3D mapping of intruding salt bodies in the subsurface of the Gulf of Mexico using 3D seismic data

Abstract

Salt tectonics has important implications for hydrocarbon exploration in salt-bearing basins since salt deformation can directly or indirectly form hydrocarbon traps, influence hydrocarbon migration, and can control deepwater depositional systems. In various basins around the globe, extensive research has been conducted on initiation of salt mobilization, subsequent deformation, and eventual cessation, typically from subsurface two-dimensional (2D) sections.
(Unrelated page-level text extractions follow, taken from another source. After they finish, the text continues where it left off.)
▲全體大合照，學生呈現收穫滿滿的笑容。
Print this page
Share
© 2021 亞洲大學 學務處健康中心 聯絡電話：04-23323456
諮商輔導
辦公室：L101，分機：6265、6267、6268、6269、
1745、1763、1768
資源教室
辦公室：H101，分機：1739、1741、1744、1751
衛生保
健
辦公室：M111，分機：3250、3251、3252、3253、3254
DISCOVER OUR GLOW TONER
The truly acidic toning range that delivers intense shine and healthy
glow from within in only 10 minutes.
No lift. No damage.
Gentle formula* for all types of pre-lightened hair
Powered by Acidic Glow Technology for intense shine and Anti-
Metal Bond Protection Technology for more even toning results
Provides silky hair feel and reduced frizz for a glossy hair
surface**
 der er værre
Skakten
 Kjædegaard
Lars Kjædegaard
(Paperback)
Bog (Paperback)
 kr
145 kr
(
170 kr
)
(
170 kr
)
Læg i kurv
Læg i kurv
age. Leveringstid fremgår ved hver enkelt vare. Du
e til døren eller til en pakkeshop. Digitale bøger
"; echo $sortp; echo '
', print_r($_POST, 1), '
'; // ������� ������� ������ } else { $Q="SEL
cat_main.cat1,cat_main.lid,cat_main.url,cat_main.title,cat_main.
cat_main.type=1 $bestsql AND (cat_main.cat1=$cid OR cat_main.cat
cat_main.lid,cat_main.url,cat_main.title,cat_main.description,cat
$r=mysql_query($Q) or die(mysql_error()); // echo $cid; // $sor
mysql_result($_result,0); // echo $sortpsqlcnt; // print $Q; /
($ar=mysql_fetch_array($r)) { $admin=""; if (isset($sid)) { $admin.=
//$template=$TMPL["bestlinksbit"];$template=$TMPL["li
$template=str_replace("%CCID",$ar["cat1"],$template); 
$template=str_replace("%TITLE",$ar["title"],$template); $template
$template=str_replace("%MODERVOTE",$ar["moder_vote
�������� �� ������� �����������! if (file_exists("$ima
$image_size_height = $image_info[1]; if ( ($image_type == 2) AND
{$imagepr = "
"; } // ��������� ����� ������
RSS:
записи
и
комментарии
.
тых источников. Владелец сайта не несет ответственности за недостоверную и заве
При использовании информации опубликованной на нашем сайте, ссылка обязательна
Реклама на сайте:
However, 3D seismic data has dominated the petroleum industry for the last 30 years. Despite the plethora of 3D seismic data acquired in salt-bearing basins, there has been hardly any published work displaying the 3D geometries of complex salt bodies. 3D salt mapping in the subsurface can reveal true distribution of salt bodies and their detailed intricacies of geometrical variations, aiding in the overall salt system interpretation. Using a large 3D seismic survey (3,350 km2), this study presents the first 3D salt mapping in the Gulf of Mexico, demonstrating how 3D visualization of the entire Louann Salt system within the Middle Jurassic to present-day stratigraphy can improve interpretation of salt feeder geometries, allochthonous salt canopies, initial salt distribution, and salt weld locations in the study area.